Great Recession 2007 - 2009Edit
In 2007 the Colorado Division and Housing and the Mortgage Bankers Association, among others, complained that by counting the three stages of foreclosure separately the company was overstating foreclosure levels and the company changed their counting methods to only count properties once in their figures. During this period comparisons in data over time were complicated by changes in methodologies and in the increase in the number of counties that data was gathered from.
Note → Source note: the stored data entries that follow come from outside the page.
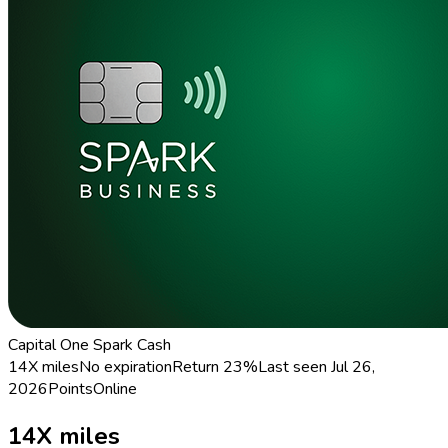
Capital One Spark Cash
14X miles
No expiration
Return
23%
Last seen
Jul 26,
2026
Points
Online
14X miles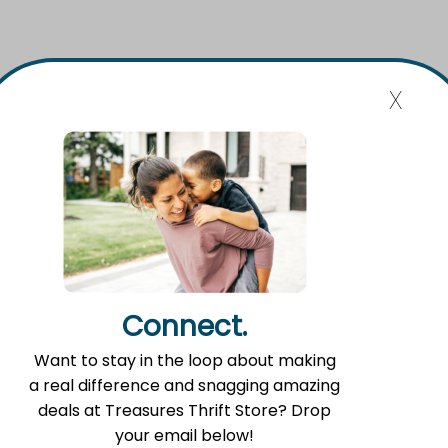
x
Connect.
Want to stay in the loop about making
a real difference and snagging amazing
Food Pantry Hours
deals at Treasures Thrift Store? Drop
your email below!
Tuesday 2:00 p.m. – 4:00 p.m.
Renovo Capital LLC, a private equity firm, bought a majority stake in the company in November 2011 and formed a new company, Renwood RealtyTrac LLC. Saccacio was replaced as CEO by Brandon Moore, previously a senior executive at One Technologies, with Saccacio staying as a spokesman and board member.
In 2007, the site was rated as the third largest real estate site by MediaMatrix. The New York banking superintendent said that "RealtyTrac is now setting the standard by which this information gets reported". VP of Marketing Rick Sharga was awarded a Stevie Award in 2007 as Best Marketing Executive.
In response to the suggestion that people regard the company as "grave dancers", Saccacio responded that "We provide a potential solution to people with a problem. By democratizing the data, we help people in a bad situation." As of 2012, the company maintained an A+ rating with the Better Business Bureau.